— 任务要求 —
a - 将题目原文中以“The input contains several test cases”开头的段落改写成简短的要点列表，保留其主要信息。
b - 用两句话概括题目原文。
c - 根据题目原文，示例直方图中各矩形的高度依次是多少？

— 题目原文 —
□ □ □ □ □ □ □

POJ - 2559 Largest Rectangle in a Histogram【单调栈】

Time limit 1000 ms
Memory limit 65536 kB

A histogram is a polygon composed of a sequence of rectangles aligned at a common base line. The rectangles have equal widths but may have different heights. For example, the figure on the left shows the histogram that consists of rectangles with the heights 2, 1, 4, 5, 1, 3, 3, measured in units where 1 is the width of the rectangles:
在这里插入图片描述
Usually, histograms are used to represent discrete distributions, e.g., the frequencies of characters in texts. Note that the order of the rectangles, i.e., their heights, is important. Calculate the area of the largest rectangle in a histogram that is aligned at the common base line, too. The figure on the right shows the largest aligned rectangle for the depicted histogram.

Input

The input contains several test cases. Each test case describes a histogram and starts with an integer n, denoting the number of rectangles it is composed of. You may assume that 1<=n<=100000. Then follow n integers h1,…,hn, where 0<=hi<=1000000000. These numbers denote the heights of the rectangles of the histogram in left-to-right order. The width of each rectangle is 1. A zero follows the input for the last test case.

□ □ □ □ □ □ □

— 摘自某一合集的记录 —
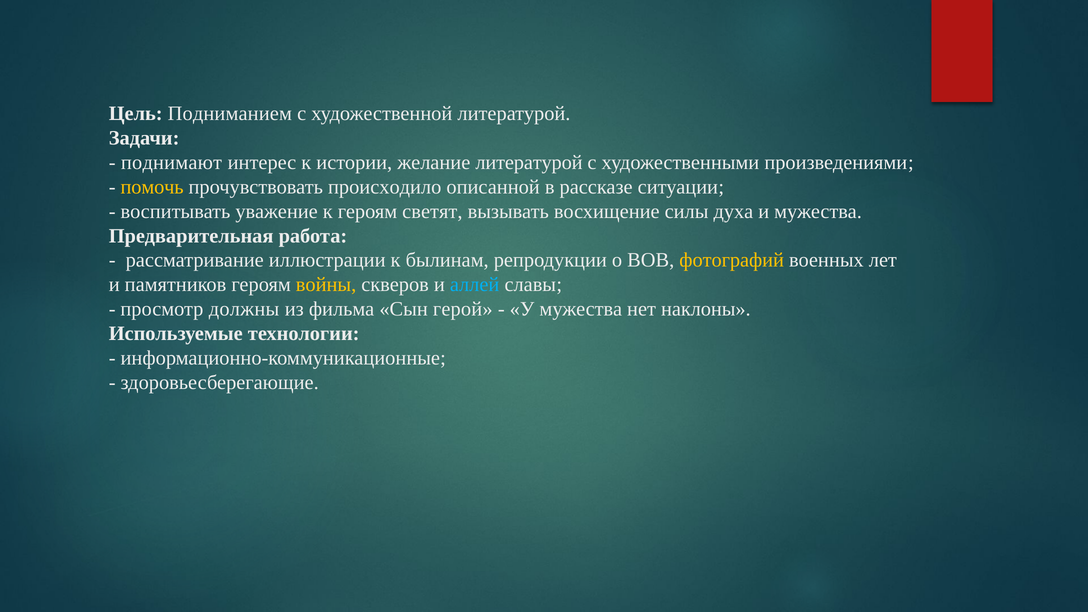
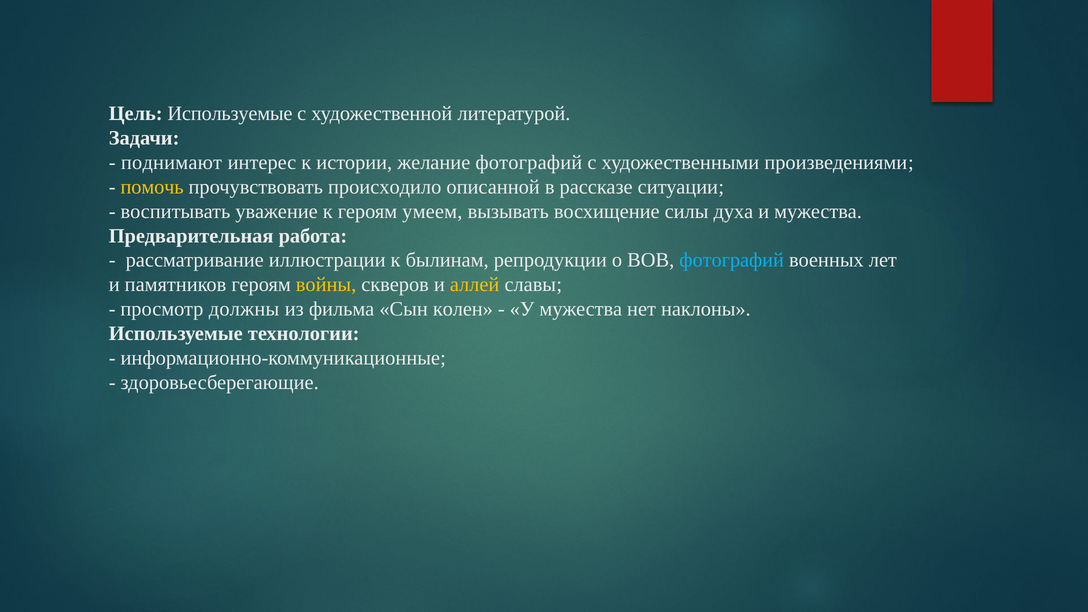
Цель Подниманием: Подниманием -> Используемые
желание литературой: литературой -> фотографий
светят: светят -> умеем
фотографий at (732, 260) colour: yellow -> light blue
аллей colour: light blue -> yellow
герой: герой -> колен
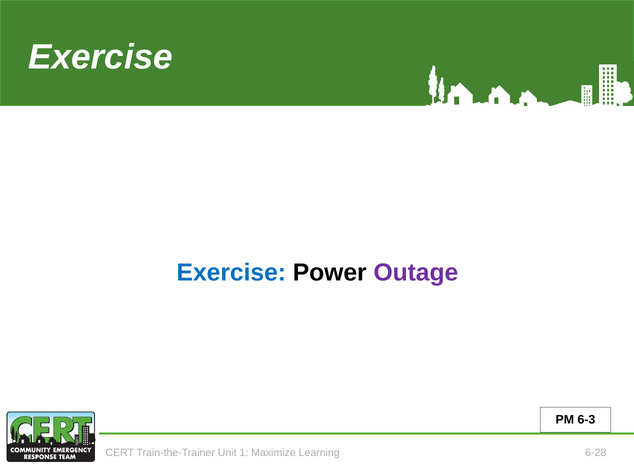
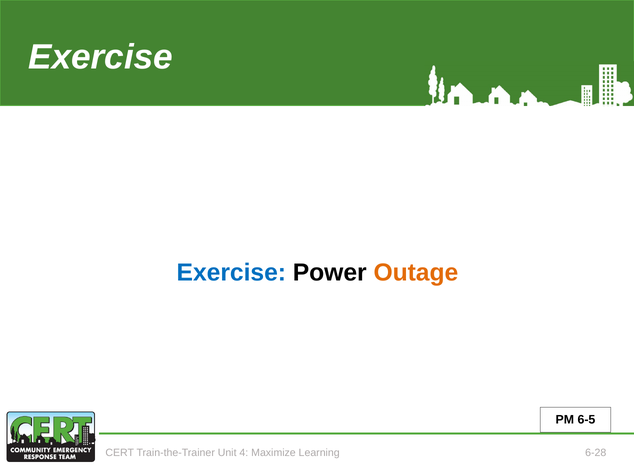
Outage colour: purple -> orange
6-3: 6-3 -> 6-5
1: 1 -> 4
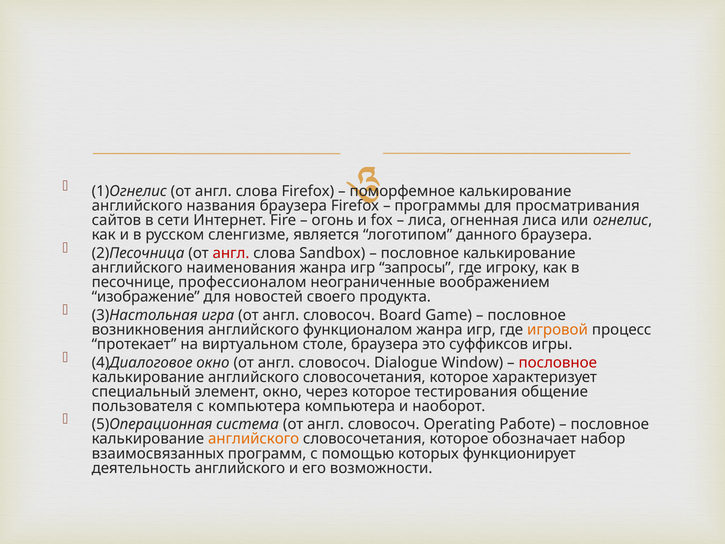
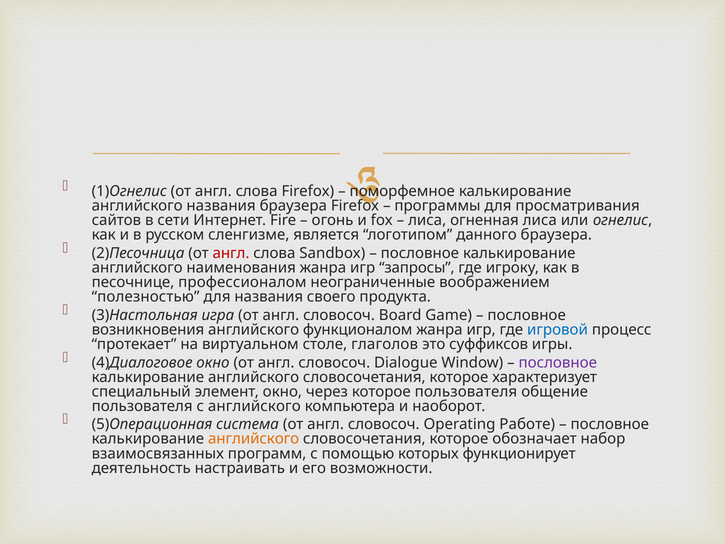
изображение: изображение -> полезностью
для новостей: новостей -> названия
игровой colour: orange -> blue
столе браузера: браузера -> глаголов
пословное at (558, 362) colour: red -> purple
которое тестирования: тестирования -> пользователя
с компьютера: компьютера -> английского
деятельность английского: английского -> настраивать
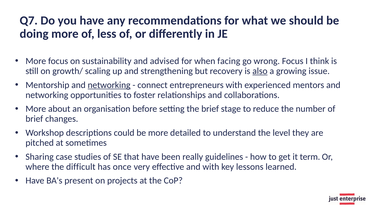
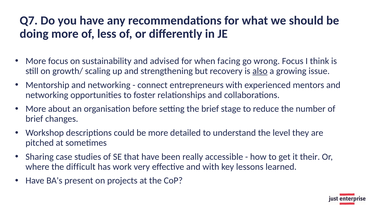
networking at (109, 85) underline: present -> none
guidelines: guidelines -> accessible
term: term -> their
once: once -> work
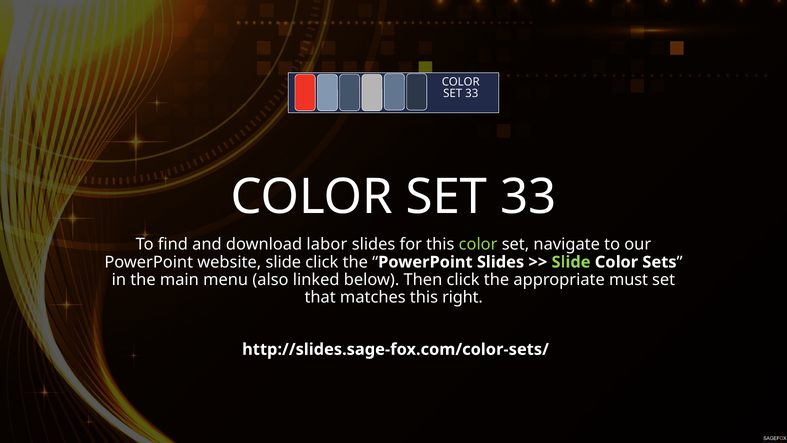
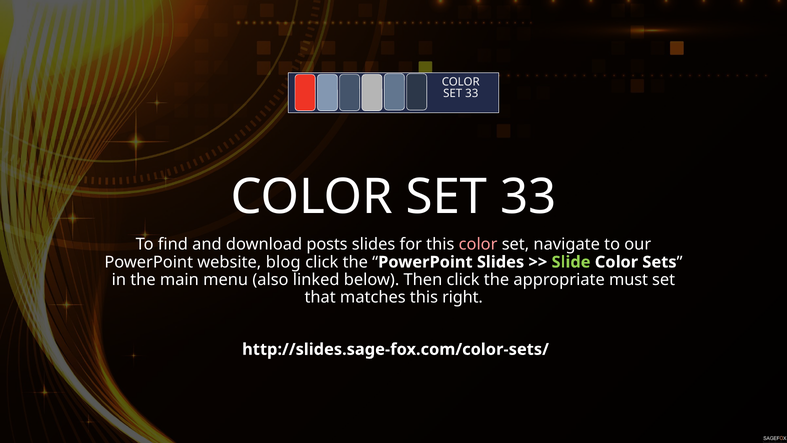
labor: labor -> posts
color at (478, 244) colour: light green -> pink
website slide: slide -> blog
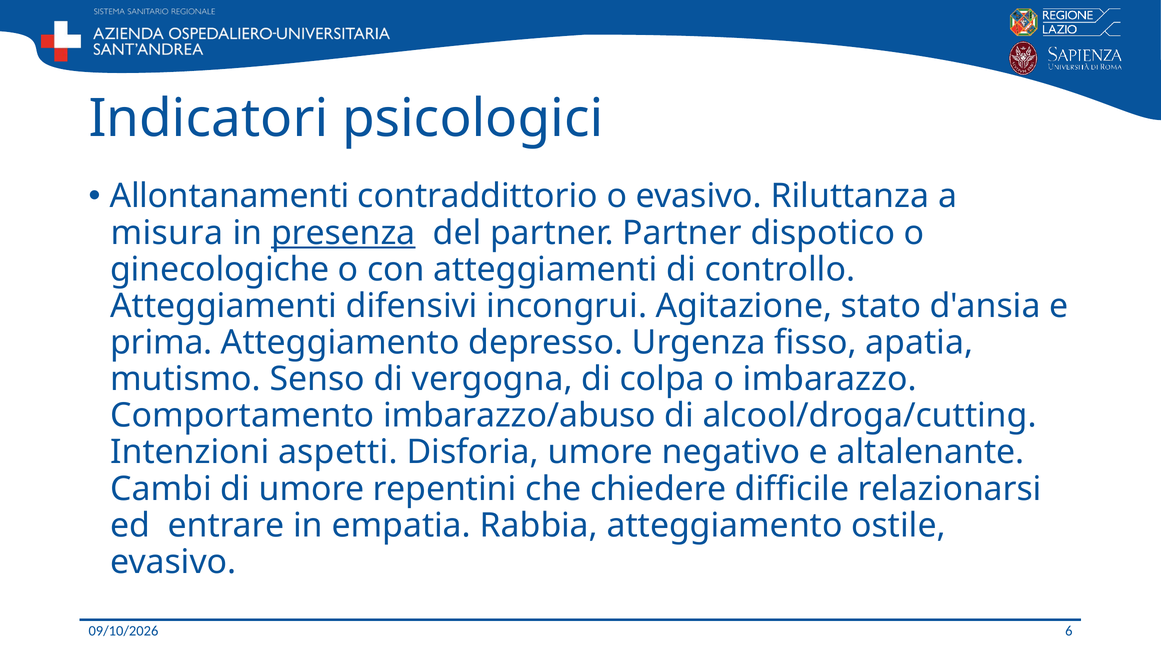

□ □ □ □ □ □ □

— 各题答案 —
a -
- 输入包含多组测试数据，每组描述一个直方图。
- 每组先给出一个整数 n，表示组成直方图的矩形个数，1≤n≤100000。
- 接着给出 n 个整数 h1,…,hn，0≤hi≤1000000000，按从左到右的顺序表示各矩形的高度。
- 每个矩形的宽度为 1。
- 最后一组测试数据之后跟着一个 0。

b - 题目原文要求计算直方图中与公共底线对齐的最大矩形的面积，其中直方图由一系列宽度相等、高度可以不同、排列在同一底线上的矩形组成。输入包含多组测试数据，每组先给出矩形个数 n，再按从左到右的顺序给出 n 个高度，最后一组数据后以 0 结束。

c - 2、1、4、5、1、3、3。